◆ **TASK TO CARRY OUT**: The reply must return each line of the data exactly.

◆ **EXTRACTED MATERIAL**:
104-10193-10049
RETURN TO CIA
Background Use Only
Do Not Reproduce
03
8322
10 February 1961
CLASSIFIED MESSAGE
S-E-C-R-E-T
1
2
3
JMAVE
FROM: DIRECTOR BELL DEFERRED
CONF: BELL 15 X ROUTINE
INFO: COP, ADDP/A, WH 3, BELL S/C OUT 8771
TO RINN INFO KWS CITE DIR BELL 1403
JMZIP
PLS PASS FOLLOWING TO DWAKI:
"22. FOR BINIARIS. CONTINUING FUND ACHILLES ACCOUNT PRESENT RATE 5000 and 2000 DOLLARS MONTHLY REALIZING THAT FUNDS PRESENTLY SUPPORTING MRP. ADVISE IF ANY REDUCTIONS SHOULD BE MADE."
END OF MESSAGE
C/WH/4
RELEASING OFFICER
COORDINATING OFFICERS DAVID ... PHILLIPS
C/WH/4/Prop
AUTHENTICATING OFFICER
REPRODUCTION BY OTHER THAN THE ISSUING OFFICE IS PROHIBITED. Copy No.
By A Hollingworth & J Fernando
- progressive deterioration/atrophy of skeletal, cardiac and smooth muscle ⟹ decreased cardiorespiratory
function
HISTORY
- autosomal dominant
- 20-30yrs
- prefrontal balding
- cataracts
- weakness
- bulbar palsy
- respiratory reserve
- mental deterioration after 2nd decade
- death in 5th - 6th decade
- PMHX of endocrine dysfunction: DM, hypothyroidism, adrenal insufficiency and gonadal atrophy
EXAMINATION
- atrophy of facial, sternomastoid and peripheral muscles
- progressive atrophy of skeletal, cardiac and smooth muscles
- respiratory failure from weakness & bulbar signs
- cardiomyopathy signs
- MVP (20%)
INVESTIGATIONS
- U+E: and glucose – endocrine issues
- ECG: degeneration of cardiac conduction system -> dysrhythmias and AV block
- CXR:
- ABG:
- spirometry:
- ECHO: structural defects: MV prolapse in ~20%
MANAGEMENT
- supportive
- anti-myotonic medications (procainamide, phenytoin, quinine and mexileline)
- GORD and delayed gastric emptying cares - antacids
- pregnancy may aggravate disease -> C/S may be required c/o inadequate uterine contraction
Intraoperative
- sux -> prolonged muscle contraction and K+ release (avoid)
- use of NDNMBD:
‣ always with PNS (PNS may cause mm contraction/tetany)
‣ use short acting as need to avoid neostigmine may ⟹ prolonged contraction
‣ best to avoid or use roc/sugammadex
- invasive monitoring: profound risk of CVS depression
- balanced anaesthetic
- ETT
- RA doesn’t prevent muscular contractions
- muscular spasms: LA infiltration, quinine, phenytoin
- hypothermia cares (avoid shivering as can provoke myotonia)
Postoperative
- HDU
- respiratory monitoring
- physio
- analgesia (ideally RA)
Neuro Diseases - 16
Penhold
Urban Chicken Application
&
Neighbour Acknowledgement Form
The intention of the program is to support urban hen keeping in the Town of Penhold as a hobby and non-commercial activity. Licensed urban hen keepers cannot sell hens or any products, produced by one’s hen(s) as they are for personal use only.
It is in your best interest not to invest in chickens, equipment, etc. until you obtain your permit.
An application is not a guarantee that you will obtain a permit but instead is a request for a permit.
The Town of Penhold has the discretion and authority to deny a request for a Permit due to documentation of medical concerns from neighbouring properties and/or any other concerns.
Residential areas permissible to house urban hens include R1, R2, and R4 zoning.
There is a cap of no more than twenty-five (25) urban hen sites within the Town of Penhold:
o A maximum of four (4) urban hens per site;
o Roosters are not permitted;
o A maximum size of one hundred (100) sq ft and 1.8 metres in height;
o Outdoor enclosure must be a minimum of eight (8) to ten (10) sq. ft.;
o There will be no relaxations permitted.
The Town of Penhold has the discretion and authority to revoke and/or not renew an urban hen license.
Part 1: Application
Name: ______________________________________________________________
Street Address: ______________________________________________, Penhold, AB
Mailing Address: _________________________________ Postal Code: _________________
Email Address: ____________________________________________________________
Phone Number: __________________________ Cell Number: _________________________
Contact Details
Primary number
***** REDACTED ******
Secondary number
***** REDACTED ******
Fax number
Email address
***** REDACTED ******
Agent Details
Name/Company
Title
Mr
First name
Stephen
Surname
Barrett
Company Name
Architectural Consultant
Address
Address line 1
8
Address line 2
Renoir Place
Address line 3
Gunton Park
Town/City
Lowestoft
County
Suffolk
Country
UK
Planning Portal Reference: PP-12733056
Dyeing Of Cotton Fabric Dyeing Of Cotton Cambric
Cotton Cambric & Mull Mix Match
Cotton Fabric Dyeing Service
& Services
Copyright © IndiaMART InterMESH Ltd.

◆ **EXERCISE RESPONSE**:
104-10193-10049
RETURN TO CIA
Background Use Only
Do Not Reproduce
03
8322
10 February 1961
CLASSIFIED MESSAGE
S-E-C-R-E-T
1
2
3
JMAVE
FROM: DIRECTOR BELL DEFERRED
CONF: BELL 15 X ROUTINE
INFO: COP, ADDP/A, WH 3, BELL S/C OUT 8771
TO RINN INFO KWS CITE DIR BELL 1403
JMZIP
PLS PASS FOLLOWING TO DWAKI:
"22. FOR BINIARIS. CONTINUING FUND ACHILLES ACCOUNT PRESENT RATE 5000 and 2000 DOLLARS MONTHLY REALIZING THAT FUNDS PRESENTLY SUPPORTING MRP. ADVISE IF ANY REDUCTIONS SHOULD BE MADE."
END OF MESSAGE
C/WH/4
RELEASING OFFICER
COORDINATING OFFICERS DAVID ... PHILLIPS
C/WH/4/Prop
AUTHENTICATING OFFICER
REPRODUCTION BY OTHER THAN THE ISSUING OFFICE IS PROHIBITED. Copy No.
By A Hollingworth & J Fernando
- progressive deterioration/atrophy of skeletal, cardiac and smooth muscle ⟹ decreased cardiorespiratory
function
HISTORY
- autosomal dominant
- 20-30yrs
- prefrontal balding
- cataracts
- weakness
- bulbar palsy
- respiratory reserve
- mental deterioration after 2nd decade
- death in 5th - 6th decade
- PMHX of endocrine dysfunction: DM, hypothyroidism, adrenal insufficiency and gonadal atrophy
EXAMINATION
- atrophy of facial, sternomastoid and peripheral muscles
- progressive atrophy of skeletal, cardiac and smooth muscles
- respiratory failure from weakness & bulbar signs
- cardiomyopathy signs
- MVP (20%)
INVESTIGATIONS
- U+E: and glucose – endocrine issues
- ECG: degeneration of cardiac conduction system -> dysrhythmias and AV block
- CXR:
- ABG:
- spirometry:
- ECHO: structural defects: MV prolapse in ~20%
MANAGEMENT
- supportive
- anti-myotonic medications (procainamide, phenytoin, quinine and mexileline)
- GORD and delayed gastric emptying cares - antacids
- pregnancy may aggravate disease -> C/S may be required c/o inadequate uterine contraction
Intraoperative
- sux -> prolonged muscle contraction and K+ release (avoid)
- use of NDNMBD:
‣ always with PNS (PNS may cause mm contraction/tetany)
‣ use short acting as need to avoid neostigmine may ⟹ prolonged contraction
‣ best to avoid or use roc/sugammadex
- invasive monitoring: profound risk of CVS depression
- balanced anaesthetic
- ETT
- RA doesn’t prevent muscular contractions
- muscular spasms: LA infiltration, quinine, phenytoin
- hypothermia cares (avoid shivering as can provoke myotonia)
Postoperative
- HDU
- respiratory monitoring
- physio
- analgesia (ideally RA)
Neuro Diseases - 16
Penhold
Urban Chicken Application
&
Neighbour Acknowledgement Form
The intention of the program is to support urban hen keeping in the Town of Penhold as a hobby and non-commercial activity. Licensed urban hen keepers cannot sell hens or any products, produced by one’s hen(s) as they are for personal use only.
It is in your best interest not to invest in chickens, equipment, etc. until you obtain your permit.
An application is not a guarantee that you will obtain a permit but instead is a request for a permit.
The Town of Penhold has the discretion and authority to deny a request for a Permit due to documentation of medical concerns from neighbouring properties and/or any other concerns.
Residential areas permissible to house urban hens include R1, R2, and R4 zoning.
There is a cap of no more than twenty-five (25) urban hen sites within the Town of Penhold:
o A maximum of four (4) urban hens per site;
o Roosters are not permitted;
o A maximum size of one hundred (100) sq ft and 1.8 metres in height;
o Outdoor enclosure must be a minimum of eight (8) to ten (10) sq. ft.;
o There will be no relaxations permitted.
The Town of Penhold has the discretion and authority to revoke and/or not renew an urban hen license.
Part 1: Application
Name: ______________________________________________________________
Street Address: ______________________________________________, Penhold, AB
Mailing Address: _________________________________ Postal Code: _________________
Email Address: ____________________________________________________________
Phone Number: __________________________ Cell Number: _________________________
Contact Details
Primary number
***** REDACTED ******
Secondary number
***** REDACTED ******
Fax number
Email address
***** REDACTED ******
Agent Details
Name/Company
Title
Mr
First name
Stephen
Surname
Barrett
Company Name
Architectural Consultant
Address
Address line 1
8
Address line 2
Renoir Place
Address line 3
Gunton Park
Town/City
Lowestoft
County
Suffolk
Country
UK
Planning Portal Reference: PP-12733056
Dyeing Of Cotton Fabric Dyeing Of Cotton Cambric
Cotton Cambric & Mull Mix Match
Cotton Fabric Dyeing Service
& Services
Copyright © IndiaMART InterMESH Ltd.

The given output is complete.